又闲聊了几句,杨丰年端起酒杯喝了一口后,主动将话头引到了正题上。
“我也是听我爸吃饭时候说,丁香湖第一期搬迁工程是你们接的,就合计过来见见到底是哪路神仙。”
陈阳谦虚道:“也是机缘巧合,承蒙杨局看的起,混口饭吃。”
“都心知肚明的事儿,没必要打马虎眼儿,当时招标招了多少回,我爸私下里又找了多少人谈过,我都知道,当时给他愁的都吃不下饭,要真论起来,我还得谢谢你们。”
“可千万别这么说,我们兄弟也是为了挣钱。”
“呵呵……也就随口一说,不讨论了,来,喝酒吧。”杨丰年带头举杯,和陈阳等人碰了一下。
再之后,也就没再聊什么特别的,都是一些家长里短,无关痛痒的事儿。
杨丰年非常健谈,说起沈Y的发展,以及经济走势,包括某些行业的运营,都说的头头是道。
有些东西陈阳压根儿听不懂,但也不妨碍他觉得杨丰年牛逼。
就这样,闲聊到将近凌晨四点,酒也喝了三瓶。
杨丰年抬起手腕看了一眼时间,带着一丝抱歉的口吻说道:“时候不早了,再回的迟,我爸就该说我了,咱不行就散了吧,你们也早点回去休息。
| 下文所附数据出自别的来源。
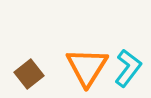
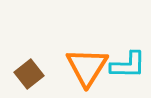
cyan L-shape: moved 3 px up; rotated 54 degrees clockwise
”
陈阳也看了一眼时间,故作惊讶的回道:“哎呀,都四点了?这聊着聊着时间过这么快呢?”
马三瞬间会意,接茬道:“主要是人讲的好,咱都听进去了,老话儿不都讲了么,听人唠会嗑,少走十年坡,就这么一会儿,我这听完老通透了。”
“哈哈哈……”杨丰年站起身开怀大笑,眼瞅着很是受用,“马三哥,你也太捧我了,就闲唠呗,哪有你说的那么神。”
“你瞅,现在说实话都没人信了。”
“好了,咱相互留个电话号儿,等过了这几天,找个饭馆子好好坐坐。”
“那必须的。”
从小酒馆出来,陈阳等人便和杨丰年分开了。
尽管说待的这一阵儿也没聊出个啥名堂,但陈阳知道,杨丰年对他们这么热情,可不单单是因为他们把活儿了接了,解了杨局的燃眉之急,更不是因为前不久输出去那点儿钱。
但具体是什么原因,他暂时还猜不到,不过想来不会那么简单。